## TASK OBJECTIVE
Using the records below, write out again exactly the lines that begin at the line containing "כינוס נכסים" and end at the line containing "повторно отправим правильный продукт или", and no other lines.

----- INPUT FOR THIS TASK -----

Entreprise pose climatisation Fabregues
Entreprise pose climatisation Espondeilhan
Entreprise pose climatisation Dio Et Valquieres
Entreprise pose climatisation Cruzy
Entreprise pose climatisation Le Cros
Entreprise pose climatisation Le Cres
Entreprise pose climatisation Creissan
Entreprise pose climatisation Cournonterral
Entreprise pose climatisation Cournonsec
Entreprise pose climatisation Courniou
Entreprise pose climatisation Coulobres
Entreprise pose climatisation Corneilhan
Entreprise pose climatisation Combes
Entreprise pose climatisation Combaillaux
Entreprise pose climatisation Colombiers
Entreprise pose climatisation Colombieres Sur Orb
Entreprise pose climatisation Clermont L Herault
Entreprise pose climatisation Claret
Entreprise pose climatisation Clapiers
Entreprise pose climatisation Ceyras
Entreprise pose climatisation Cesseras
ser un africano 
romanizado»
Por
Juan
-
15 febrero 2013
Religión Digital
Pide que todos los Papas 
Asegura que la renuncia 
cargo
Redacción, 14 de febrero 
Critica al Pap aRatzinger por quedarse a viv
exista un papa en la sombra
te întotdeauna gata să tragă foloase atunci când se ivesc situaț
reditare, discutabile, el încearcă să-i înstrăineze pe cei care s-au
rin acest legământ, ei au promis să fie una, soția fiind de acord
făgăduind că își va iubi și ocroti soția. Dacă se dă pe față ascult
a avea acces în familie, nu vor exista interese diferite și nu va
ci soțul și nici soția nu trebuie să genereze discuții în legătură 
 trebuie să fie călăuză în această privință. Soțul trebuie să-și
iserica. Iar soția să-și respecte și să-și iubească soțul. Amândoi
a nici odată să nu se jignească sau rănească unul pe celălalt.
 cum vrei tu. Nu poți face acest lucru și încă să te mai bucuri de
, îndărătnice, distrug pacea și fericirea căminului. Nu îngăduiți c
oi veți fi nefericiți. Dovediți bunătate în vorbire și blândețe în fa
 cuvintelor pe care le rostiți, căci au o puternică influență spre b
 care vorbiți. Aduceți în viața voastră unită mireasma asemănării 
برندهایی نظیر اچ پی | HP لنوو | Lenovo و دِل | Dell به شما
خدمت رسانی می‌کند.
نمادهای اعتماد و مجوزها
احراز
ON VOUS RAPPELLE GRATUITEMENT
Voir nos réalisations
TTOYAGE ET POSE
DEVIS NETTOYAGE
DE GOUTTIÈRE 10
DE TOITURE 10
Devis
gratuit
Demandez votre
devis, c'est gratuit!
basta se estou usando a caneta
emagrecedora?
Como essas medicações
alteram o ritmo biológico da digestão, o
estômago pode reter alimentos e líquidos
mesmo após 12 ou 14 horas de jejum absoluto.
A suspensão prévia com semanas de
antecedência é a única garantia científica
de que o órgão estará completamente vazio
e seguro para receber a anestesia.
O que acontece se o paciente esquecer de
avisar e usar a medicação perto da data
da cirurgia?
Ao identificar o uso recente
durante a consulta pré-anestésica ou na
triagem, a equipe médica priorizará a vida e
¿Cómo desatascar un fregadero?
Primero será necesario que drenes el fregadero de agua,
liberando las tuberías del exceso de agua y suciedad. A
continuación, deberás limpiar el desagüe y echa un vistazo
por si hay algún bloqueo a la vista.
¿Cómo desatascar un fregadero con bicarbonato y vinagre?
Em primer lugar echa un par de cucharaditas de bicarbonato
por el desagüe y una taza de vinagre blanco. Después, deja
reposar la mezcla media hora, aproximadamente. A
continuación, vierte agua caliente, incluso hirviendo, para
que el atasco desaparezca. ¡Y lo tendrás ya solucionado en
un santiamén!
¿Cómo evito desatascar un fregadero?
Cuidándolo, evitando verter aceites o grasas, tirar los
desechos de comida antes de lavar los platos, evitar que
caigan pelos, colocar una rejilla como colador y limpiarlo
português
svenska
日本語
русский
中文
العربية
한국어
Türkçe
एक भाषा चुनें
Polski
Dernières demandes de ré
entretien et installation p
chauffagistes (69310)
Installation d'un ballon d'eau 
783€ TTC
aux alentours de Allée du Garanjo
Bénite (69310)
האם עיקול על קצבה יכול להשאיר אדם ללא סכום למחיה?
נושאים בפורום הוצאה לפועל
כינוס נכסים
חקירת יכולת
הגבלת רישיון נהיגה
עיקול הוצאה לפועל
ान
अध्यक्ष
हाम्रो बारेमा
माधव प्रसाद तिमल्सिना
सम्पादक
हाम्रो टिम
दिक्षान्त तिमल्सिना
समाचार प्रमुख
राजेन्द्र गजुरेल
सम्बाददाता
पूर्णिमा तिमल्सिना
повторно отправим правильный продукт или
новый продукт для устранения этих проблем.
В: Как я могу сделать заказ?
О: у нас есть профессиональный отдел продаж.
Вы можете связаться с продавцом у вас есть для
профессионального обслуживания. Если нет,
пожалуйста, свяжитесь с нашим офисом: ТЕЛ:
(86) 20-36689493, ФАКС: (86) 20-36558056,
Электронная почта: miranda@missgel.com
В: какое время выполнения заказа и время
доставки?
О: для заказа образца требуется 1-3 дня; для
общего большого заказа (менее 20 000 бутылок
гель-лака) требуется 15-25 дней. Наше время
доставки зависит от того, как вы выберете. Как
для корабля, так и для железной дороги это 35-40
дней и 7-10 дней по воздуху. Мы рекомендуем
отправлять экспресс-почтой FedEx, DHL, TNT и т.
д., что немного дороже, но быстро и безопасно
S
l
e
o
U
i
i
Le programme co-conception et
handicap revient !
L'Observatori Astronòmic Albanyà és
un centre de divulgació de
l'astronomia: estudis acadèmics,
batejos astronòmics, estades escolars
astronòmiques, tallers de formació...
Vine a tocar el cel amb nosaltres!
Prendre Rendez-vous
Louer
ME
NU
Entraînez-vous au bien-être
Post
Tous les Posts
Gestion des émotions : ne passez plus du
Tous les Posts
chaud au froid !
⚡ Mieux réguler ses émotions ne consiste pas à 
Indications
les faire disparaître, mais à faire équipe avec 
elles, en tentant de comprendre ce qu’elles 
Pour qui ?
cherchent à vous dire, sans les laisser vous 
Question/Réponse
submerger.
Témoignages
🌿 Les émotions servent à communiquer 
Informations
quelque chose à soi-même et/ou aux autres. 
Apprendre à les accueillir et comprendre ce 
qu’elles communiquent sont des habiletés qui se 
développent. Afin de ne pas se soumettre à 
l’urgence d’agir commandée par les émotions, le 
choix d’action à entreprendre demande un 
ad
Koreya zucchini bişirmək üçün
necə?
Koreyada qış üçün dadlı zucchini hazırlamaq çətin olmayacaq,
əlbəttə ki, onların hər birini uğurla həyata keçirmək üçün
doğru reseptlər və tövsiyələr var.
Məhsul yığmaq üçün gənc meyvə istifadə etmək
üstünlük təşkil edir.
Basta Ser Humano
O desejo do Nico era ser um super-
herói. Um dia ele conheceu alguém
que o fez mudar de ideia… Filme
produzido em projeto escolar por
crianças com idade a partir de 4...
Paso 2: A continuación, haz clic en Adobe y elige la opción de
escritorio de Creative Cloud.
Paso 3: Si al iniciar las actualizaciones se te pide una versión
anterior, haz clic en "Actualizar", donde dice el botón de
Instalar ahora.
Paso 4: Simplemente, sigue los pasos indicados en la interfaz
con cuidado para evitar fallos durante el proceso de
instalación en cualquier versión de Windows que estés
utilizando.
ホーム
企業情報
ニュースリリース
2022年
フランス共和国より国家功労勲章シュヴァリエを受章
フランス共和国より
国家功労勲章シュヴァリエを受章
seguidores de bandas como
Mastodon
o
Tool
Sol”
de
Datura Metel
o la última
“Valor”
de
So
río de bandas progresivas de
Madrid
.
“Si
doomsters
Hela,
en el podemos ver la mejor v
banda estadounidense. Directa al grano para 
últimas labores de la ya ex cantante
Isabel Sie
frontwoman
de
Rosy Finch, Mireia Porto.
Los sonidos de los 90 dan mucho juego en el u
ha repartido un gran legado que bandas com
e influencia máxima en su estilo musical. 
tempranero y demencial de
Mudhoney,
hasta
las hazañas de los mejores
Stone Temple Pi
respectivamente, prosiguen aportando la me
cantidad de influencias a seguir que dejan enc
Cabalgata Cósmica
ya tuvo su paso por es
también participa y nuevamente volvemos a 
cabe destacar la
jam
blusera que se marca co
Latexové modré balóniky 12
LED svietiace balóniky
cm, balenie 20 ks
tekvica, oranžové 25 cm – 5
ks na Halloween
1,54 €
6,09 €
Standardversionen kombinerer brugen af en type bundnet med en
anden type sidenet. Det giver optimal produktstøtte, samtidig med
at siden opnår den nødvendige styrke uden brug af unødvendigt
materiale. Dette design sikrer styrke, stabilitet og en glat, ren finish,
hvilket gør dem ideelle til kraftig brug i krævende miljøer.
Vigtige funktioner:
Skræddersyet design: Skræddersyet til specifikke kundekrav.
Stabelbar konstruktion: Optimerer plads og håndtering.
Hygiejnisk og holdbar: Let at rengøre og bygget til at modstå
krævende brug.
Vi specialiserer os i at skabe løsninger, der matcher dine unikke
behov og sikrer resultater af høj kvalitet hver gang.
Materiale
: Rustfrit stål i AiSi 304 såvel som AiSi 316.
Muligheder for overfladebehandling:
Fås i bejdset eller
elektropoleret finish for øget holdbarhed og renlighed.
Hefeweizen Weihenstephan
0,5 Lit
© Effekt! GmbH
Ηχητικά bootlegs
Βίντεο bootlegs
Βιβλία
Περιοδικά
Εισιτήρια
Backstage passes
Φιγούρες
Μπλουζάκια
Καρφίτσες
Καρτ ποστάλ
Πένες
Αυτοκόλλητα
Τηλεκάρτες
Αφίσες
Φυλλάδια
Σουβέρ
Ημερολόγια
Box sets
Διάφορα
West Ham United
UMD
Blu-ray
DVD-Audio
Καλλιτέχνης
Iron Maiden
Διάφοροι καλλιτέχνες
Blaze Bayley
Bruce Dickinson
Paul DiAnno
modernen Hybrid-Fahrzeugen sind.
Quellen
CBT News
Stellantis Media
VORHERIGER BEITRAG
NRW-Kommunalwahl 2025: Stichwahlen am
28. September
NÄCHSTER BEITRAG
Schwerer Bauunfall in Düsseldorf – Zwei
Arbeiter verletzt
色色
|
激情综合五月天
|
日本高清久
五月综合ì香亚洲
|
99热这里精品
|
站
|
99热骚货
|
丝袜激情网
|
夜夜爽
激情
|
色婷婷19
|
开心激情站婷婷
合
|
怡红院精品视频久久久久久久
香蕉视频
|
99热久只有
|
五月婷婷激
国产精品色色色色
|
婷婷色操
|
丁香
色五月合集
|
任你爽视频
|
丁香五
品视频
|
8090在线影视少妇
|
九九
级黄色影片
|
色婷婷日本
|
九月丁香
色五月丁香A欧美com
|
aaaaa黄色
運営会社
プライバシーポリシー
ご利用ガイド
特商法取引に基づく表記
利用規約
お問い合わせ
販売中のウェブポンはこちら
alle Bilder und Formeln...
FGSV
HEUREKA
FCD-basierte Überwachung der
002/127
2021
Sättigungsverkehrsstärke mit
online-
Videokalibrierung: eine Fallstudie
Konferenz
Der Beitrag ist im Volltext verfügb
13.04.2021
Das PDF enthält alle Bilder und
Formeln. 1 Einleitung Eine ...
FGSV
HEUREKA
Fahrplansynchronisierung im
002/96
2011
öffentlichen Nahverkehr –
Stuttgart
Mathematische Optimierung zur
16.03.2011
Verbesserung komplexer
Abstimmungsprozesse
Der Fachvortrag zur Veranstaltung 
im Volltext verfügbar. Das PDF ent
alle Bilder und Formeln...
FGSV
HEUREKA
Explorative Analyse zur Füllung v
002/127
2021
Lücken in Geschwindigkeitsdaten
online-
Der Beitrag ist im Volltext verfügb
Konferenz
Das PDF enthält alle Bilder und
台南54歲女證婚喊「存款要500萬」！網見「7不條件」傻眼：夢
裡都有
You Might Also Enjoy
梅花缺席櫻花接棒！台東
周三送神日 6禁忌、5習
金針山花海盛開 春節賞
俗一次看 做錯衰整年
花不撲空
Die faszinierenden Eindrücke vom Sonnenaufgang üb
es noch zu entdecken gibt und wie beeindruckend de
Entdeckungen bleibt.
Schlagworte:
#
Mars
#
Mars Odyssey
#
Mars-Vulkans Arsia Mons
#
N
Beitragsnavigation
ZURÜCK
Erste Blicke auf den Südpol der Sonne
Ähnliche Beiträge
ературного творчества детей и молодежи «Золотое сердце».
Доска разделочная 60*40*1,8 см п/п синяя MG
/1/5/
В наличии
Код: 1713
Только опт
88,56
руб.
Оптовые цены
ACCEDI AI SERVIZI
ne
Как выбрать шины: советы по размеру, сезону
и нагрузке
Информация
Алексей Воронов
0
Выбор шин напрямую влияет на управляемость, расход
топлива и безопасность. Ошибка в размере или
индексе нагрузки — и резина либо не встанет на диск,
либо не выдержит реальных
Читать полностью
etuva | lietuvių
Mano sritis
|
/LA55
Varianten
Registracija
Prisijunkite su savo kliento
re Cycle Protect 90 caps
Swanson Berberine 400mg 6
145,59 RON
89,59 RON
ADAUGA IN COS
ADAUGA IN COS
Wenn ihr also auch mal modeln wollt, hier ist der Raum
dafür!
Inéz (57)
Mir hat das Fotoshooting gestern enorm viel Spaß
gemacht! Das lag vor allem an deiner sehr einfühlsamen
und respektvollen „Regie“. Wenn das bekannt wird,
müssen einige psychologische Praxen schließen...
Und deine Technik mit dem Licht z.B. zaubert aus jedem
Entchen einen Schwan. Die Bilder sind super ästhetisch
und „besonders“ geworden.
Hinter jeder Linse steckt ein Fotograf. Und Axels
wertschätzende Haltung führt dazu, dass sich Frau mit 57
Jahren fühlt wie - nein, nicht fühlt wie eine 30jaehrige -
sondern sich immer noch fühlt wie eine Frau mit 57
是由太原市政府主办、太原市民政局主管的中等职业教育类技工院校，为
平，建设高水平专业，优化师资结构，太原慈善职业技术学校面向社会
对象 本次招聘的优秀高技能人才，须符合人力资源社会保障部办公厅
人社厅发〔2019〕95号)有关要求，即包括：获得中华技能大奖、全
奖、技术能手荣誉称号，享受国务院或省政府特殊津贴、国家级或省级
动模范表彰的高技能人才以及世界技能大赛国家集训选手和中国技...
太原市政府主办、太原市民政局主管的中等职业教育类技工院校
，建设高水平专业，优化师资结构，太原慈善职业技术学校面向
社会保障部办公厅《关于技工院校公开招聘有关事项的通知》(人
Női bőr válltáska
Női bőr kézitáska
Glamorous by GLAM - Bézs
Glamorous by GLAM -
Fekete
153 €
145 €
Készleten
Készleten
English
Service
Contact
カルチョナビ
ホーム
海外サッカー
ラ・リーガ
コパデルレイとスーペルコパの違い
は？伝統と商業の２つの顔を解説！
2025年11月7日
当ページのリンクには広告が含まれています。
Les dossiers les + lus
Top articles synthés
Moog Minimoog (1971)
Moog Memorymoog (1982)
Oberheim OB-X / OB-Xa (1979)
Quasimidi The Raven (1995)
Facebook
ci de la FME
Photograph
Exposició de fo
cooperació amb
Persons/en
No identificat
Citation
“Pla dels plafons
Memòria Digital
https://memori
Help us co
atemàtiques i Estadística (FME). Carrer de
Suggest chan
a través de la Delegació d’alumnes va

-----

## ANSWER
כינוס נכסים
חקירת יכולת
הגבלת רישיון נהיגה
עיקול הוצאה לפועל
ान
अध्यक्ष
हाम्रो बारेमा
माधव प्रसाद तिमल्सिना
सम्पादक
हाम्रो टिम
दिक्षान्त तिमल्सिना
समाचार प्रमुख
राजेन्द्र गजुरेल
सम्बाददाता
पूर्णिमा तिमल्सिना
повторно отправим правильный продукт или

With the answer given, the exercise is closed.